- AIM OF THE TASK -
Copy the records below exactly, leaving out any pictures.

────────────────────

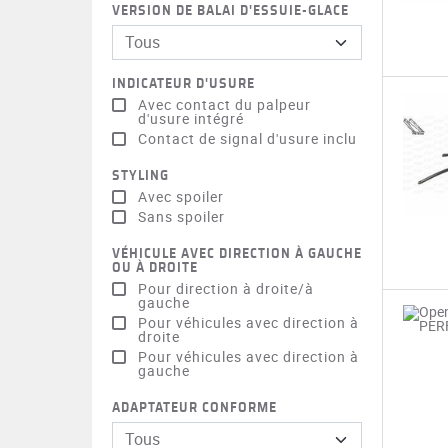
VERSION DE BALAI D'ESSUIE-GLACE
Tous
INDICATEUR D'USURE
Avec contact du palpeur
d'usure intégré
Contact de signal d'usure inclu
STYLING
Avec spoiler
Sans spoiler
VÉHICULE AVEC DIRECTION À GAUCHE
OU À DROITE
Pour direction à droite/à
gauche
Pour véhicules avec direction à
droite
Pour véhicules avec direction à
gauche
ADAPTATEUR CONFORME
Tous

────────────────────

- COMPLETED EXERCISE -
VERSION DE BALAI D'ESSUIE-GLACE
Tous
INDICATEUR D'USURE
Avec contact du palpeur
d'usure intégré
Contact de signal d'usure inclu
STYLING
Avec spoiler
Sans spoiler
VÉHICULE AVEC DIRECTION À GAUCHE
OU À DROITE
Pour direction à droite/à
gauche
Pour véhicules avec direction à
droite
Pour véhicules avec direction à
gauche
ADAPTATEUR CONFORME
Tous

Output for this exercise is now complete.